Ce narrateur, dont nous partageons le point de vue le temps de la lecture, est un homme peu fiable, rarement honnête, en tout cas un être faible ou fragilisé. Outre le manque d’argent, il souffre d’une infériorité sociale. Il est soumis ou dominé par celle qu’il aime, ou par la famille de sa compagne. Même s’ils ne traitent jamais de politique et si l’auteur se garde de tout « engagement », les romans d’Yves Ravey traduisent sans détour une réalité sociale, mettent en relief une oppression, et l’impuissance d’un homme à s’en défaire. Cela avec un humour constant, que l’auteur, grand lecteur de Samuel Beckett, imprime à ses dialogues comme aux situations dans lesquelles ses personnages se débattent. Les nombreux jeux sur le discours direct ou indirect créent cet effet d’ironie qui atténue le tragique possible.

Pour reprendre les mots de Beckett, Taormine amplifie le « cap au pire » qui caractérise l’œuvre d’Yves Ravey.

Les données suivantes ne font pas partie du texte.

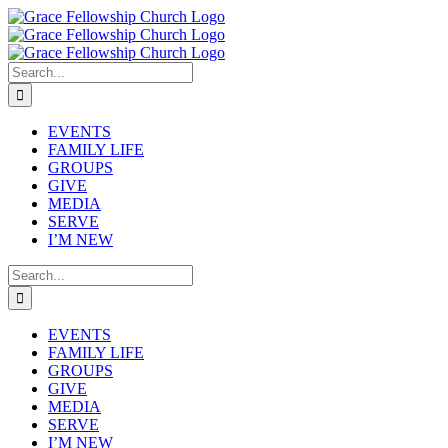
Skip
to
content
Search
for:
EVENTS
FAMILY LIFE
GROUPS
GIVE
MEDIA
SERVE
I’M NEW
Search
for:
EVENTS
FAMILY LIFE
GROUPS
GIVE
MEDIA
SERVE
I’M NEW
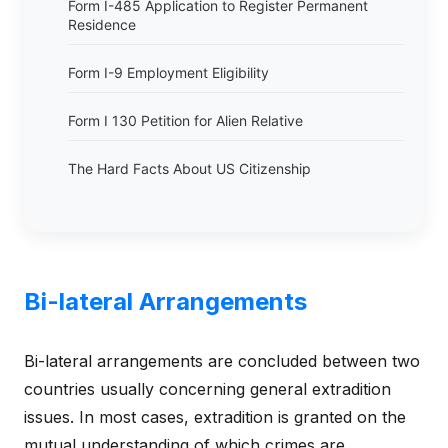
Form I-485 Application to Register Permanent
Residence
Form I-9 Employment Eligibility
Form I 130 Petition for Alien Relative
The Hard Facts About US Citizenship
Bi-lateral Arrangements
Bi-lateral arrangements are concluded between two
countries usually concerning general extradition
issues. In most cases, extradition is granted on the
mutual understanding of which crimes are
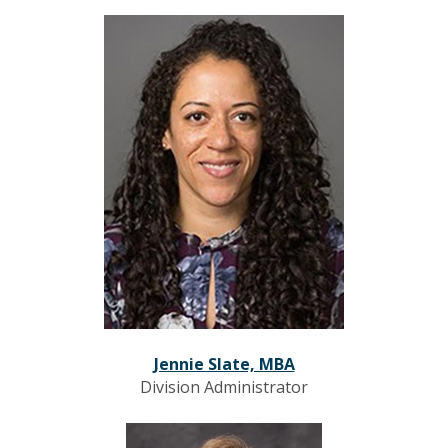
Jennie Slate, MBA
Division Administrator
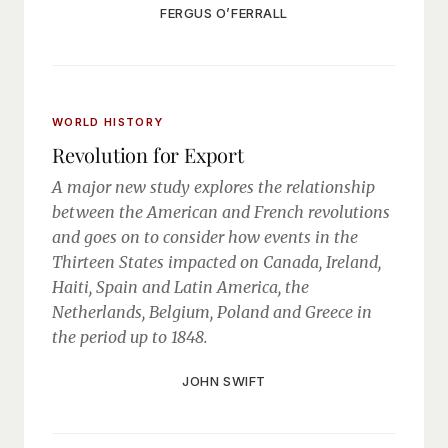
FERGUS O’FERRALL
WORLD HISTORY
Revolution for Export
A major new study explores the relationship
between the American and French revolutions
and goes on to consider how events in the
Thirteen States impacted on Canada, Ireland,
Haiti, Spain and Latin America, the
Netherlands, Belgium, Poland and Greece in
the period up to 1848.
JOHN SWIFT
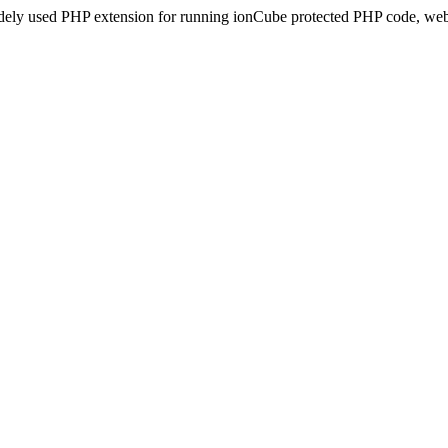
idely used PHP extension for running ionCube protected PHP code, webs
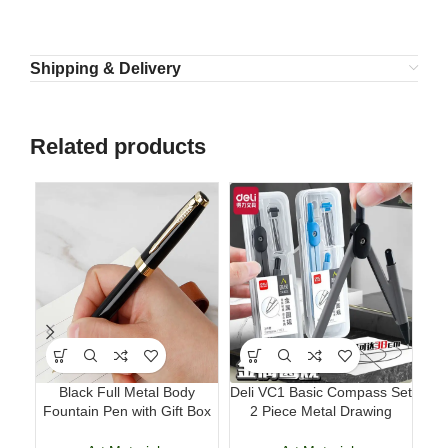
Shipping & Delivery
Related products
Black Full Metal Body
Deli VC1 Basic Compass Set
Mi
Fountain Pen with Gift Box
2 Piece Metal Drawing
Hom
Business Writing Pen
Compass with 2B Lead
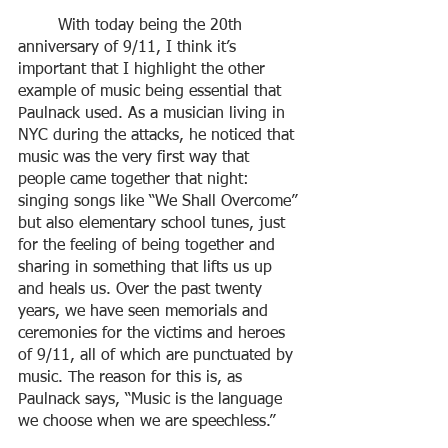
	With today being the 20th 
anniversary of 9/11, I think it’s 
important that I highlight the other 
example of music being essential that 
Paulnack used. As a musician living in 
NYC during the attacks, he noticed that 
music was the very first way that 
people came together that night: 
singing songs like “We Shall Overcome” 
but also elementary school tunes, just 
for the feeling of being together and 
sharing in something that lifts us up 
and heals us. Over the past twenty 
years, we have seen memorials and 
ceremonies for the victims and heroes 
of 9/11, all of which are punctuated by 
music. The reason for this is, as 
Paulnack says, “Music is the language 
we choose when we are speechless.” 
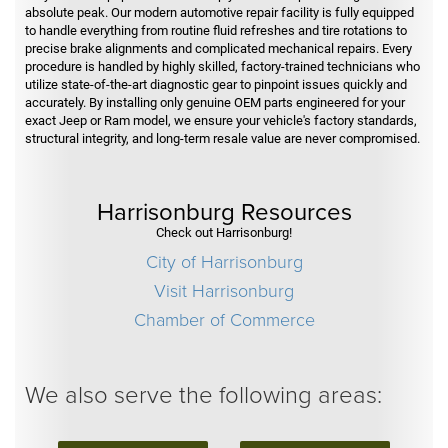
absolute peak. Our modern automotive repair facility is fully equipped
to handle everything from routine fluid refreshes and tire rotations to
precise brake alignments and complicated mechanical repairs. Every
procedure is handled by highly skilled, factory-trained technicians who
utilize state-of-the-art diagnostic gear to pinpoint issues quickly and
accurately. By installing only genuine OEM parts engineered for your
exact Jeep or Ram model, we ensure your vehicle's factory standards,
structural integrity, and long-term resale value are never compromised.
Harrisonburg Resources
Check out Harrisonburg!
City of Harrisonburg
Visit Harrisonburg
Chamber of Commerce
We also serve the following areas:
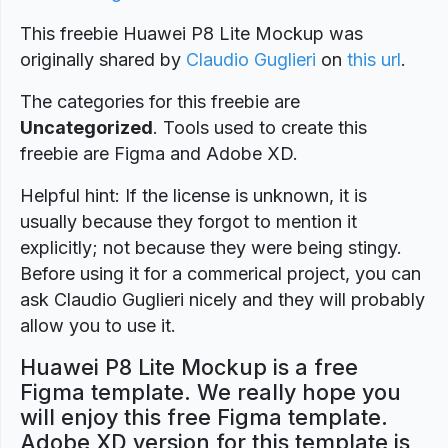
This freebie Huawei P8 Lite Mockup was
originally shared by
Claudio Guglieri
on
this url
.
The categories for this freebie are
Uncategorized
. Tools used to create this
freebie are Figma and Adobe XD.
Helpful hint: If the license is unknown, it is
usually because they forgot to mention it
explicitly; not because they were being stingy.
Before using it for a commerical project, you can
ask Claudio Guglieri nicely and they will probably
allow you to use it.
Huawei P8 Lite Mockup is a free
Figma template. We really hope you
will enjoy this free Figma template.
Adobe XD version for this template is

Melvil Hammett et Luisa, son épouse, ont décidé de passer une semaine à Taormine pour se réconcilier. Leur couple est en crise, la Sicile devrait leur permettre de se retrouver. Le soir, à peine arrivés sur place, ils prennent la voiture que Melvil a louée. Luisa veut se baigner. Une sortie d’autoroute, un chemin de terre, le bain de Luisa… En sortant de cette voie sans issue, un choc. L’aile du véhicule est abîmée, quelque chose l’a heurtée. Au lieu de se rendre à Taormine et de déclarer l’accident qui serait couvert par l’assurance, Melvil fait un détour pendant la nuit dans un village perdu, avant de décider de payer la réparation dans un garage de la station balnéaire. À partir de là, tout se dérègle et va de mal en pis. On aura compris que ce n’est pas un objet ou un animal que la voiture a heurté.